I felt enough frustration with Ridley that I started to actively dislike her, which isn’t something that you want to have happen with a protagonist. I have notes like, “Kidnapped? AGAIN?!” (Except that there may have been more swearing involved.) How is it that everyone seems to have known she’s Max’s daughter long before she finds out?
One detail I liked came early: her relationship with Jake is floundering. I was glad that even though they finished out the last book together, that didn’t mean keeping up a relationship was going to be easy or anything. While Ridley does pick up a new paramour, I had some trouble buying into the chemistry. Ridley keeps some emotional distance because he could be another enemy, and of course, she hasn’t known him for long. I wouldn’t feel surprised if a next book found the two floundering just like Ridley and Jake.

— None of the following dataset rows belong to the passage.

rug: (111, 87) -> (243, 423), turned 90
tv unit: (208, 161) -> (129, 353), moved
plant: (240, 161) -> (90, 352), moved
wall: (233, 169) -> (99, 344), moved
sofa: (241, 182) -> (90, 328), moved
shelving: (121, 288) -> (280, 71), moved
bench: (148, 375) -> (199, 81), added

It’s good to find out more about the various characters, although it’s often impossible to be sure of anything in this book. If things hadn’t felt so muddled I think I would have enjoyed this book much more. On the other hand, there was a moment when Ridley was deep into paranoia about how everyone’s lying to her, and I looked up, rejoined the real world, and had a brief moment of paranoia because the story ‘stuck around’ for a few moments. That’s a great sign that a story really has its hooks in you.
Like the last novel, we get this in first-person style from Ridley, with weird second-person insertions here and there that break the fourth wall. Most of the time it felt unnecessary to me, and jerked me out of the tale a bit.